Die bisherige Bilanz der zweiten Abtswinder Mannschaft gleicht einer Achterbahnfahrt. 2 Siege, 4 Niederlagen, 3 Siege, erneut 3 Niederlagen. Zur zwangsläufigen Frage an Co-Trainer Frank Hufnagel, wo der Schuh zwickt, kommt ein lapidares „Kein Kommentar. Das müssen wir intern klären, mit der Mannschaft, mit allen Beteiligten.“ Narrhallamarsch und Auszug der Geprügelten aus der Roth-Bier-Arena zu Bergrheinfeld. In bester Bodo Bach Manier: Ich verabscheue mich und gebe zurück in die angeschlossenen Sportheime.
Matthias Ley
Das Spiel im Überblick:
TSV07 Bergrheinfeld: Florian Müller – Felix Baum, Moritz Baum, Fabian Goeller, Jens Hart – Tobias Rudloff, Julian Pfister, Florian Streng, Sebastian Werner – Florian Walter – Julian Konrad. Einwechselspieler: Eren Elmali, Markus Friedel, Markus König, David Roesch, Michael Dotzel (ETW).

○ ○ ○ ○ ○ ○ ○

▶ _AUFGABEN_
1 – Wer steht im Spielbericht in der Aufstellung des TSV07 Bergrheinfeld als Ersatztorwart (ETW)?
2 – Führe den Spielbericht über die Partie in Bergrheinfeld im Anschluss an den letzten Satz weiter.

▶ _ANGEZEIGTE DATEN_
○ ○ ○ ○ ○ ○ ○

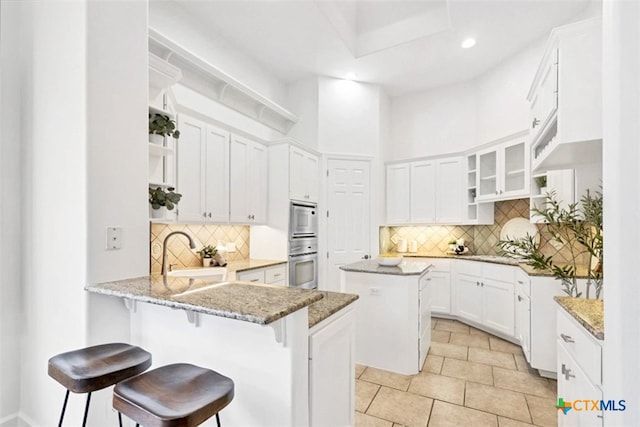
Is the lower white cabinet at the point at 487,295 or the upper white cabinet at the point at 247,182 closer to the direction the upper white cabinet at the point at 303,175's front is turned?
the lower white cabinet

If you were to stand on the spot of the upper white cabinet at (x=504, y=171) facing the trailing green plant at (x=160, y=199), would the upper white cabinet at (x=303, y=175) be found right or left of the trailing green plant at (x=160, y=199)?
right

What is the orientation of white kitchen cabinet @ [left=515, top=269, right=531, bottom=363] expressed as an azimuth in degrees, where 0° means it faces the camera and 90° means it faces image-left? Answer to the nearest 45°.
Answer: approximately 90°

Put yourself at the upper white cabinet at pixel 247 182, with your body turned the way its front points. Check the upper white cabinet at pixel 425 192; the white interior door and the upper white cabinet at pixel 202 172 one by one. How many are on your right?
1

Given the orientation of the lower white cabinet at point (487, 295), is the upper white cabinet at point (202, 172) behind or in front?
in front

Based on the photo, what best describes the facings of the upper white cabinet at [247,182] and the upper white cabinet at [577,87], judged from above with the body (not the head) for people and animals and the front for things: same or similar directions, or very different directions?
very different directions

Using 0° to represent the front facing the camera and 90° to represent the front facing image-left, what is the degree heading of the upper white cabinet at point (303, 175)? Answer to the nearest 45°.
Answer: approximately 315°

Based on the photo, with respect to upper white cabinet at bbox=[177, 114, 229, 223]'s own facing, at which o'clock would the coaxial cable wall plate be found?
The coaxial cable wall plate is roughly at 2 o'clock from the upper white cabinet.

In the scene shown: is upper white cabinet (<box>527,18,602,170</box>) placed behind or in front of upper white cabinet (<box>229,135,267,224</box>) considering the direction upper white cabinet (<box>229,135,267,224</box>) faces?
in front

○ ○ ○ ○ ○ ○ ○

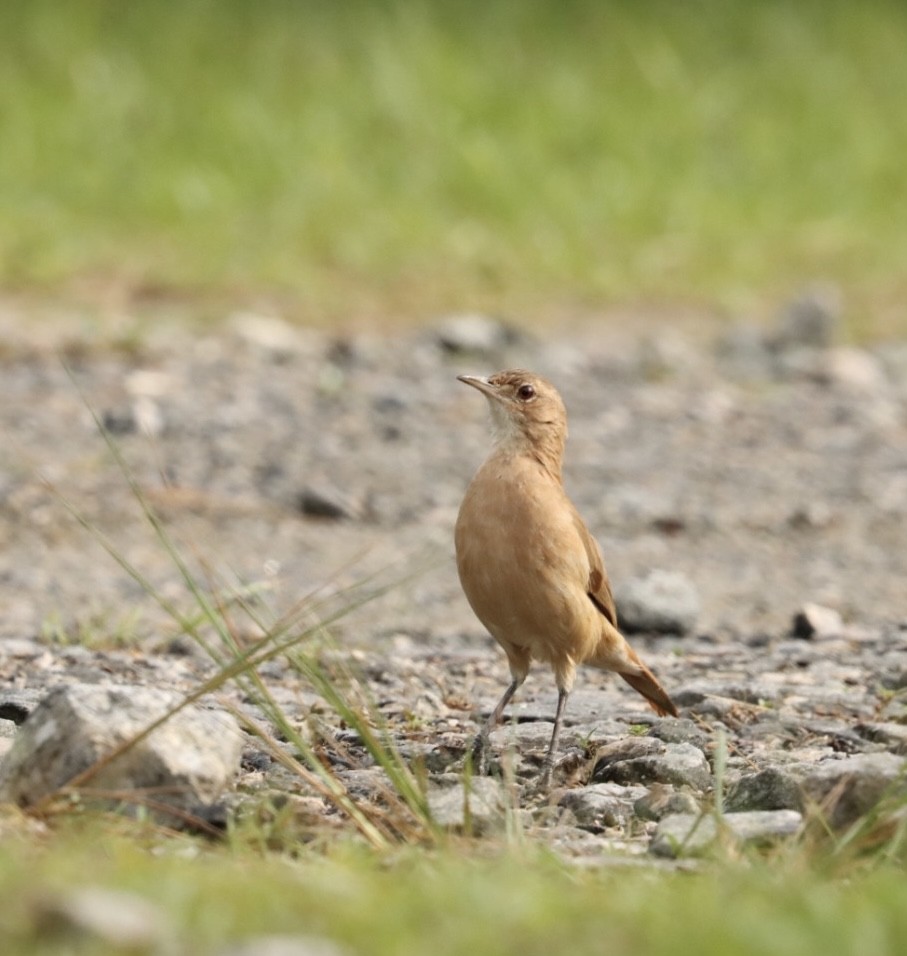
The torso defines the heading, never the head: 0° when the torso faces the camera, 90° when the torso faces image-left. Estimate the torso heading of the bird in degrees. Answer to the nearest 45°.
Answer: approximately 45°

○ ○ ○ ○ ○ ○ ○

▶ _DEINE ANTWORTEN_
1 – Michael Dotzel

2 –
TSV Abtswind II: Eduard-Alin Wellmann – Daniel Kaminski, Sven Gibfried, Christoph Hofmann, Markus Golombek – Eric Köhler, Markus Schamberger – Axel Zehnder, Andreas Herrmann, Patrick Hock – Aljoscha Keßler. Einwechselspieler: Michael Rügamer, Mladen Grujic, Christoph Kniewasser, Velibor Teofilovic.
Schiedsrichter: Tobias Fritz
Zuschauer: ca. 55
Gelbe Karten: Florian Walter, Julian Pfister (TSV07 Bergrheinfeld) – Christoph Hofmann, (TSV Abtswind II)
Gelb-rote Karte: (82., wiederholtes Foulspiel, TSV07 Bergrheinfeld)
Tore: 1:0 Florian Streng (19.), 1:1 Christoph Hofmann (79.), 2:1 Felix Baum (87.).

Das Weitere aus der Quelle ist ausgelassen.